Eppure qua nel borgo in decenni giunsero diversi preti e occasionalmente pure diversi vescovi, non trovando in ciò nulla di sbagliato. Solo lei ha trovato il … pelo nell’uovo.
Va da sé che per un breve periodo, ad un certo punto, in  parrocchia la sostituì un frate  - lei ha pure diritto alle vacanze – e notando nella sua prima comparsa che non la si dice, alla seconda invita i fedeli a farlo, perché – dice – è una preghiera molto bella. Risultato: il Popolo di Dio parte a vele spiegate nel recitarla, con un entusiasmo che manifesta questo sospetto (pensiero): ma prima di costui (lei) eravamo forse tutti grulli?
Ho spesso classificato i druidi in serviti e servitori. Dove la metto? Ovviamente tra i serviti!
Chi le è vicino e l’affianca nelle mansioni giornaliere sa che dice? È un tipo particolare e pretensioso.
Sa, come si diceva una volta? Vox populi, vox Dei!
Va', vendi quello che hai e dallo ai poveri e avrai un tesoro in cielo; poi vieni e seguimi. (Mc 10, 21)  Questa è la regola dei servitori.
E che dire poi della sua innata cortesia ed educazione nell’avvicinare le persone?
Tempo fa dopo una breve funzione funebre stavo parlando con un amico e collega che mi deve molto sotto l’aspetto umano. Ebbene, a noi si avvicina un druido che, senza chiedere alcun permesso, si rivolge all’amico, con cui sto parlando di cose importanti, per salutarlo. Ovviamente fu come se fossi invisibile: non mi rivolse alcun cenno di saluto; interruppe e parlò, poi se ne andò. Io non mi meravigliai, conoscendolo; il mio amico, invece, assai, e me lo fece pure notare. Mi permetta: quanta educazione e carità!
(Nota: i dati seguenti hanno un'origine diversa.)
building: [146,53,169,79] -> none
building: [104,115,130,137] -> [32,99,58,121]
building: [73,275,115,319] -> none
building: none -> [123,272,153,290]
Vede, carissimo, forse sono stato abituato in ben altri modi e la mia dimora è stata spesso visitata privatamente da religiosi sia semplici, sia importanti. Ho talora ricevuto pure mandato di assistere psicologicamente alcuni e di aiutarli a ritrovare la loro personalità.
Potrei pure dirle che le mie mani sono state talora bagnate dalle loro lacrime, mentre mi dicevano sconsolati: mi sento un fallito!
Lei mi potrà  dire: donde giunge la predica? Con quale autorità?
Ebbene, le dirò solo due cose dal lungo elenco che potrei citare. Quando lei sarà stato chiamato a condurre corsi di insegnamento al M.I.T., alla Sorbona e alla Sapienza, non a studenti, ma a cattedratici, forse lo capirà.
Come lo capirà se la sua Focus varcherà i legni di S. Damaso, perché lì richiesto
… dove abiti?... Venite e vedrete! (Gv 1, 38-39)
Non voglio andare oltre.
Chi ha orecchi da intendere, intenda.
Cordiali saluti.
Leone
 
Leone piegò il foglio, lo mise in una busta e la chiuse.
Noi ci salutammo e, data l’ora, me ne andai.